◆ AIM OF THE TASK
Retype the part of the listing that opens with the line containing "Gli annunci globali sono" and closes with the line containing "Cosa sono gli argomenti bloccati?", keeping both of those lines and everything between them unchanged.
——————————
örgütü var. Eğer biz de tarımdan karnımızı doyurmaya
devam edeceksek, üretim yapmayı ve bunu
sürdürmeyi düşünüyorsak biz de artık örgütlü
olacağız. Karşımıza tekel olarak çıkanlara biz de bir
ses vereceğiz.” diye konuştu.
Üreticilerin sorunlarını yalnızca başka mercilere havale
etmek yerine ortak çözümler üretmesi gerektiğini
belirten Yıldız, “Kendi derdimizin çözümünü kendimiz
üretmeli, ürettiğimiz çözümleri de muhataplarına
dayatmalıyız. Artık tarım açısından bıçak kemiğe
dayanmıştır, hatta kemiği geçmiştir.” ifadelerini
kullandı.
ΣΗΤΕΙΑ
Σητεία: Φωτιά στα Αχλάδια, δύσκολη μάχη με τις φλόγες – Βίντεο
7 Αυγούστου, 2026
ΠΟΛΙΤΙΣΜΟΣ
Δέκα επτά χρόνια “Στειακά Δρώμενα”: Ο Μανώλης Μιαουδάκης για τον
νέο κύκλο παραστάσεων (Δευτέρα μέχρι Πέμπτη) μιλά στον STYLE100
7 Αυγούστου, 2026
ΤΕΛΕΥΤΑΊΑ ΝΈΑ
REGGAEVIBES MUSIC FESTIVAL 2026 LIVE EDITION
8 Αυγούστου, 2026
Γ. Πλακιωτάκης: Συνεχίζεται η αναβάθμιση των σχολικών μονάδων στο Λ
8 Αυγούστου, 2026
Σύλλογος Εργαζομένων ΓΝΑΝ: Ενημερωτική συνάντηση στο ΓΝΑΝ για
——————————
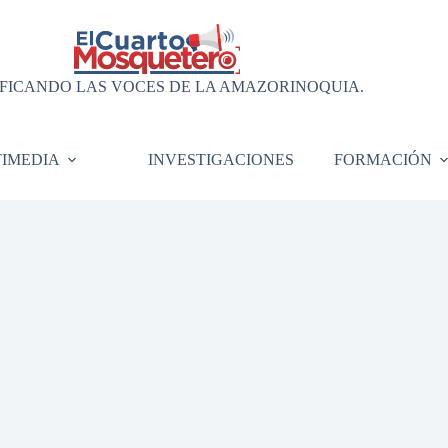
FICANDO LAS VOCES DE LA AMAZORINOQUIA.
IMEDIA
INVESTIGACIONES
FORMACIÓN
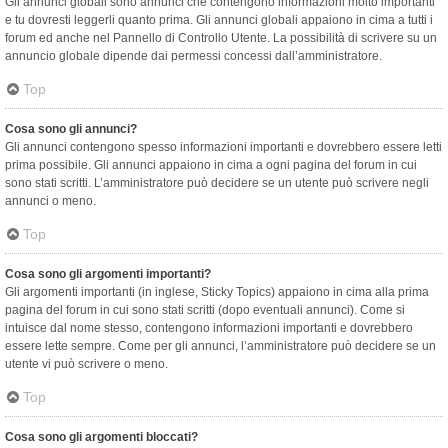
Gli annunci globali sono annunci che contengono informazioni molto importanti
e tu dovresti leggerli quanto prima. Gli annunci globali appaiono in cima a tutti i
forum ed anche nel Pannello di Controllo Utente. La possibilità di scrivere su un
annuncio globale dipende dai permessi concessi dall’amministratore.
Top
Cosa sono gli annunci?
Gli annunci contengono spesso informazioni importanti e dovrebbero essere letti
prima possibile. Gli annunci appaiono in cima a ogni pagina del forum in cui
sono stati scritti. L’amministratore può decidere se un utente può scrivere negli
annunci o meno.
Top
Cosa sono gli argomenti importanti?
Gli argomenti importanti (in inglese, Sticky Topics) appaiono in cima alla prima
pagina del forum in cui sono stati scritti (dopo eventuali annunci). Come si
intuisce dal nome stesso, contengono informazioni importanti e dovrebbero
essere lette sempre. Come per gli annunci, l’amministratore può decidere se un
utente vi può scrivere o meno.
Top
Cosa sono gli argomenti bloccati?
——————————
◆ TASK RESULT
Gli annunci globali sono annunci che contengono informazioni molto importanti
e tu dovresti leggerli quanto prima. Gli annunci globali appaiono in cima a tutti i
forum ed anche nel Pannello di Controllo Utente. La possibilità di scrivere su un
annuncio globale dipende dai permessi concessi dall’amministratore.
Top
Cosa sono gli annunci?
Gli annunci contengono spesso informazioni importanti e dovrebbero essere letti
prima possibile. Gli annunci appaiono in cima a ogni pagina del forum in cui
sono stati scritti. L’amministratore può decidere se un utente può scrivere negli
annunci o meno.
Top
Cosa sono gli argomenti importanti?
Gli argomenti importanti (in inglese, Sticky Topics) appaiono in cima alla prima
pagina del forum in cui sono stati scritti (dopo eventuali annunci). Come si
intuisce dal nome stesso, contengono informazioni importanti e dovrebbero
essere lette sempre. Come per gli annunci, l’amministratore può decidere se un
utente vi può scrivere o meno.
Top
Cosa sono gli argomenti bloccati?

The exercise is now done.